DIRECTIVE
With the pictures omitted, write out the entries that follow exactly as they stand.

THE DATA
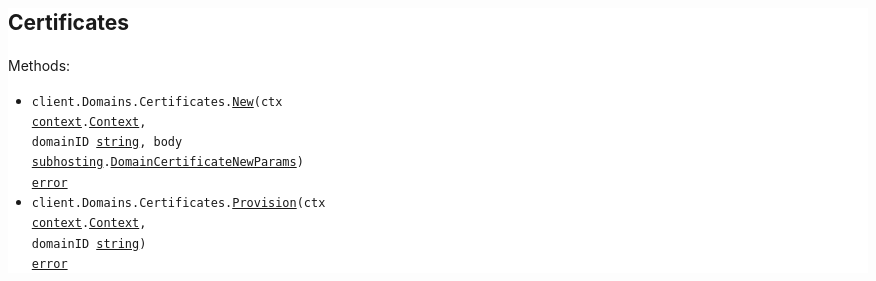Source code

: ## Certificates

Methods:

- <code title="post /domains/{domainId}/certificates">client.Domains.Certificates.<a href="https://pkg.go.dev/github.com/denoland/subhosting-go#DomainCertificateService.New">New</a>(ctx <a href="https://pkg.go.dev/context">context</a>.<a href="https://pkg.go.dev/context#Context">Context</a>, domainID <a href="https://pkg.go.dev/builtin#string">string</a>, body <a href="https://pkg.go.dev/github.com/denoland/subhosting-go">subhosting</a>.<a href="https://pkg.go.dev/github.com/denoland/subhosting-go#DomainCertificateNewParams">DomainCertificateNewParams</a>) <a href="https://pkg.go.dev/builtin#error">error</a></code>
- <code title="post /domains/{domainId}/certificates/provision">client.Domains.Certificates.<a href="https://pkg.go.dev/github.com/denoland/subhosting-go#DomainCertificateService.Provision">Provision</a>(ctx <a href="https://pkg.go.dev/context">context</a>.<a href="https://pkg.go.dev/context#Context">Context</a>, domainID <a href="https://pkg.go.dev/builtin#string">string</a>) <a href="https://pkg.go.dev/builtin#error">error</a></code>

SOLUTION
Source code

: ## Certificates

Methods:

- <code title="post /domains/{domainId}/certificates">client.Domains.Certificates.<a href="https://pkg.go.dev/github.com/denoland/subhosting-go#DomainCertificateService.New">New</a>(ctx <a href="https://pkg.go.dev/context">context</a>.<a href="https://pkg.go.dev/context#Context">Context</a>, domainID <a href="https://pkg.go.dev/builtin#string">string</a>, body <a href="https://pkg.go.dev/github.com/denoland/subhosting-go">subhosting</a>.<a href="https://pkg.go.dev/github.com/denoland/subhosting-go#DomainCertificateNewParams">DomainCertificateNewParams</a>) <a href="https://pkg.go.dev/builtin#error">error</a></code>
- <code title="post /domains/{domainId}/certificates/provision">client.Domains.Certificates.<a href="https://pkg.go.dev/github.com/denoland/subhosting-go#DomainCertificateService.Provision">Provision</a>(ctx <a href="https://pkg.go.dev/context">context</a>.<a href="https://pkg.go.dev/context#Context">Context</a>, domainID <a href="https://pkg.go.dev/builtin#string">string</a>) <a href="https://pkg.go.dev/builtin#error">error</a></code>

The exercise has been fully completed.